Please reproduce the lines below word for word, keeping every character and line break unchanged.

[BEGIN TASK MATERIAL]

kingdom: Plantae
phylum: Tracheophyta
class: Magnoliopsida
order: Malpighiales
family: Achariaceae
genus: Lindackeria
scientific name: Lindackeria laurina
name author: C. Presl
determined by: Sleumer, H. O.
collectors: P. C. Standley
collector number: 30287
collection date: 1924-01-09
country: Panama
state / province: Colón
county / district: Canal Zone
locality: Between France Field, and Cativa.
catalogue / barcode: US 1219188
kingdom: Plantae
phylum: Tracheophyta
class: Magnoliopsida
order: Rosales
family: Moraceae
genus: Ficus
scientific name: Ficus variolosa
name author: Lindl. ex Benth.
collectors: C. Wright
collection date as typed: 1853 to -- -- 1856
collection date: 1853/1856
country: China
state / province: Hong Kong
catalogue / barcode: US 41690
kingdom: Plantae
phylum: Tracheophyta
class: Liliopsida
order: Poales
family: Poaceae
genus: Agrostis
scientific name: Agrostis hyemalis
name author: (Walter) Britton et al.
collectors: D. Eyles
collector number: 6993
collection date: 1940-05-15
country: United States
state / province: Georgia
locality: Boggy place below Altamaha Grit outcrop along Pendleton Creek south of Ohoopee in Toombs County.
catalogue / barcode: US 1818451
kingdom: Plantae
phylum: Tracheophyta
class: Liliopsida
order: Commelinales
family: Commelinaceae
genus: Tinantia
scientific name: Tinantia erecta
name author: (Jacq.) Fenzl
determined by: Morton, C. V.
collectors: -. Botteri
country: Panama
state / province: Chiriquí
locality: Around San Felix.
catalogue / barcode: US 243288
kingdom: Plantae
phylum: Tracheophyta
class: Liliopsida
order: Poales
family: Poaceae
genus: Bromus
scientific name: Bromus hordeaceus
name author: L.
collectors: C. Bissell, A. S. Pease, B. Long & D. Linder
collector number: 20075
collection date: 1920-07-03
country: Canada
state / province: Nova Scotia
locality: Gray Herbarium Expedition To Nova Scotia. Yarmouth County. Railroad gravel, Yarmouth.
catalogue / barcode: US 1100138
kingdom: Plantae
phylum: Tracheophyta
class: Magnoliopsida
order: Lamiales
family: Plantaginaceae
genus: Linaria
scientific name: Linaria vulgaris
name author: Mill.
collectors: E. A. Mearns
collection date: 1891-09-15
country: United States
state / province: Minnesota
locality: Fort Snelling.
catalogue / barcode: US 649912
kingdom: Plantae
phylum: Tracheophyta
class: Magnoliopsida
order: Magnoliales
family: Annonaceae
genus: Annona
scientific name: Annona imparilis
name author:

[END TASK MATERIAL]

** EXERCISE RESPONSE **
kingdom: Plantae
phylum: Tracheophyta
class: Magnoliopsida
order: Malpighiales
family: Achariaceae
genus: Lindackeria
scientific name: Lindackeria laurina
name author: C. Presl
determined by: Sleumer, H. O.
collectors: P. C. Standley
collector number: 30287
collection date: 1924-01-09
country: Panama
state / province: Colón
county / district: Canal Zone
locality: Between France Field, and Cativa.
catalogue / barcode: US 1219188
kingdom: Plantae
phylum: Tracheophyta
class: Magnoliopsida
order: Rosales
family: Moraceae
genus: Ficus
scientific name: Ficus variolosa
name author: Lindl. ex Benth.
collectors: C. Wright
collection date as typed: 1853 to -- -- 1856
collection date: 1853/1856
country: China
state / province: Hong Kong
catalogue / barcode: US 41690
kingdom: Plantae
phylum: Tracheophyta
class: Liliopsida
order: Poales
family: Poaceae
genus: Agrostis
scientific name: Agrostis hyemalis
name author: (Walter) Britton et al.
collectors: D. Eyles
collector number: 6993
collection date: 1940-05-15
country: United States
state / province: Georgia
locality: Boggy place below Altamaha Grit outcrop along Pendleton Creek south of Ohoopee in Toombs County.
catalogue / barcode: US 1818451
kingdom: Plantae
phylum: Tracheophyta
class: Liliopsida
order: Commelinales
family: Commelinaceae
genus: Tinantia
scientific name: Tinantia erecta
name author: (Jacq.) Fenzl
determined by: Morton, C. V.
collectors: -. Botteri
country: Panama
state / province: Chiriquí
locality: Around San Felix.
catalogue / barcode: US 243288
kingdom: Plantae
phylum: Tracheophyta
class: Liliopsida
order: Poales
family: Poaceae
genus: Bromus
scientific name: Bromus hordeaceus
name author: L.
collectors: C. Bissell, A. S. Pease, B. Long & D. Linder
collector number: 20075
collection date: 1920-07-03
country: Canada
state / province: Nova Scotia
locality: Gray Herbarium Expedition To Nova Scotia. Yarmouth County. Railroad gravel, Yarmouth.
catalogue / barcode: US 1100138
kingdom: Plantae
phylum: Tracheophyta
class: Magnoliopsida
order: Lamiales
family: Plantaginaceae
genus: Linaria
scientific name: Linaria vulgaris
name author: Mill.
collectors: E. A. Mearns
collection date: 1891-09-15
country: United States
state / province: Minnesota
locality: Fort Snelling.
catalogue / barcode: US 649912
kingdom: Plantae
phylum: Tracheophyta
class: Magnoliopsida
order: Magnoliales
family: Annonaceae
genus: Annona
scientific name: Annona imparilis
name author:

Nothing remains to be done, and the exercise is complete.